Saturday, April 13, 2013

40 Year Itch: Smack! Baby! Smack!

More urgent and far more challenging than its predecessor, Aladdin Sane (released April 13, 1973) explores stardom from the inside. Many of the songs were written during Bowie's 1972 tour ( "Time" in New Orleans; "Drive-In Saturday" between Seattle and Phoenix) which is why it's been called the American Ziggy Stardust.

Note: Bowie supposedly shaved his eyebrows when Mott the Hoople turned down "Drive In Saturday"

What kind of debauchery did David Bowie witness in America? The album oozes with sex ("Cracked Actor", "Drive In Saturday") violence ("Panic in Detroit") and rock and roll ("Watch That Man"). Mick Ronson's guitar is often higher in the mix than Bowie's voice but it's free form pianist Mike Garson who steals the show with his freaked out solos on the title cut ( starts 2:00 in).

Bowie has been accused of , to put it kindly, borrowing ideas from other artists. "Panic in Detroit" has a Bo Diddley beat. " The Jean Genie" sounds like the Yardbirds doing Diddley. And there's the final cut, the fan favorite "Lady Grinning Soul".

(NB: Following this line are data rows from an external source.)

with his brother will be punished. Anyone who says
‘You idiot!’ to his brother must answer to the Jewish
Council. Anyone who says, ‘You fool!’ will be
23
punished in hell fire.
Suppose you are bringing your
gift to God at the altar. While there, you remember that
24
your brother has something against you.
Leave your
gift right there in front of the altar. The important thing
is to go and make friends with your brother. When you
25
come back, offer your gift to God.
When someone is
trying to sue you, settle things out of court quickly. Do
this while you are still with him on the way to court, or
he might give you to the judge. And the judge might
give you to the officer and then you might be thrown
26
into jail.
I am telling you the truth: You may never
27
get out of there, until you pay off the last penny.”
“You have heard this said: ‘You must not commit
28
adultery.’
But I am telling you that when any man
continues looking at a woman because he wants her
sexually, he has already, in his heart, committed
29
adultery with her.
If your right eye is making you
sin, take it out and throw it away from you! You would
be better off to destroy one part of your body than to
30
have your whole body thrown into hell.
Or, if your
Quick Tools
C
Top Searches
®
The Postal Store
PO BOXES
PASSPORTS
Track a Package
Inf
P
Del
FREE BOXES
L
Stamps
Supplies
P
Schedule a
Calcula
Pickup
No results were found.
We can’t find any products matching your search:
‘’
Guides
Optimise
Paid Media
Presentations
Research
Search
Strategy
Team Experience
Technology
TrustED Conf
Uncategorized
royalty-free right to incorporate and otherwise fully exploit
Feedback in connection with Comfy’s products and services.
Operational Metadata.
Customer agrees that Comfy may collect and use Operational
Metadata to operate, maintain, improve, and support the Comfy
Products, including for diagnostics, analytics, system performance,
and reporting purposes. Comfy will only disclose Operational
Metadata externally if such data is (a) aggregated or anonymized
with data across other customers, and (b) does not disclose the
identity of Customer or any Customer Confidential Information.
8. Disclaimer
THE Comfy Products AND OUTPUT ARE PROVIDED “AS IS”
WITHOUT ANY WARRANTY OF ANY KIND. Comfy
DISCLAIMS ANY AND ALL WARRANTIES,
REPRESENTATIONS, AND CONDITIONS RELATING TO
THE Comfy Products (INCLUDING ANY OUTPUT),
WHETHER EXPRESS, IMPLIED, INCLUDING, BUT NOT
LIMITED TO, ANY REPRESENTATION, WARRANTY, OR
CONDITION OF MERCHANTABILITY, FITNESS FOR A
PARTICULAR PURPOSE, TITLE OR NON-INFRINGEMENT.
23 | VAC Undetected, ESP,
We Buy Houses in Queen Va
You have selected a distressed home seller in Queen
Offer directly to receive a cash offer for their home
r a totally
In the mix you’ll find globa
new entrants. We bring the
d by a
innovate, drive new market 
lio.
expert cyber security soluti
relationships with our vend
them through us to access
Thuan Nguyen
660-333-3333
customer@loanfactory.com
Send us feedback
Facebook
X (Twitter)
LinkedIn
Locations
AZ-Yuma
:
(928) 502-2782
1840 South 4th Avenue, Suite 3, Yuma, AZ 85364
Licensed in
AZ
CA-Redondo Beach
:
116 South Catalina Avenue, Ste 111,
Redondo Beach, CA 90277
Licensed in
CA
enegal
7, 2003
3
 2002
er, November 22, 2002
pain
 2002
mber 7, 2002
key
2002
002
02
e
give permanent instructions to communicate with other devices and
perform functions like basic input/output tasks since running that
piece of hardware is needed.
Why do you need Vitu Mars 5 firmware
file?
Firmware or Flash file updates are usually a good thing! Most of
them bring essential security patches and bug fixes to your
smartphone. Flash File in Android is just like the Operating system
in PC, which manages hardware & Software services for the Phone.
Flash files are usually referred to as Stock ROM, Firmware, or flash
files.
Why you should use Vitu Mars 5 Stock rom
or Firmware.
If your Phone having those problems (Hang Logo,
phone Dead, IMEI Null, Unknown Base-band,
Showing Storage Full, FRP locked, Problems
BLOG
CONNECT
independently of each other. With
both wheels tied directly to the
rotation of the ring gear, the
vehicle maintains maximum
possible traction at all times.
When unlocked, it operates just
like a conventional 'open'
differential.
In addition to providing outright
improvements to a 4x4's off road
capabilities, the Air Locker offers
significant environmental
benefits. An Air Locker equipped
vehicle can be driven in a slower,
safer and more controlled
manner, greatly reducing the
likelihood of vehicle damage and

Some say it sounds an awful lot like the Quincy Jones track "On Days Like These" , featured in the 1969 film The Italian Job. I don't really hear it. Can you?

I'll let Bowie off on this one. The cover of "Let's Spend the Night Together" ,however, is an appalling preview of the covers album Pin Ups that would come out in October.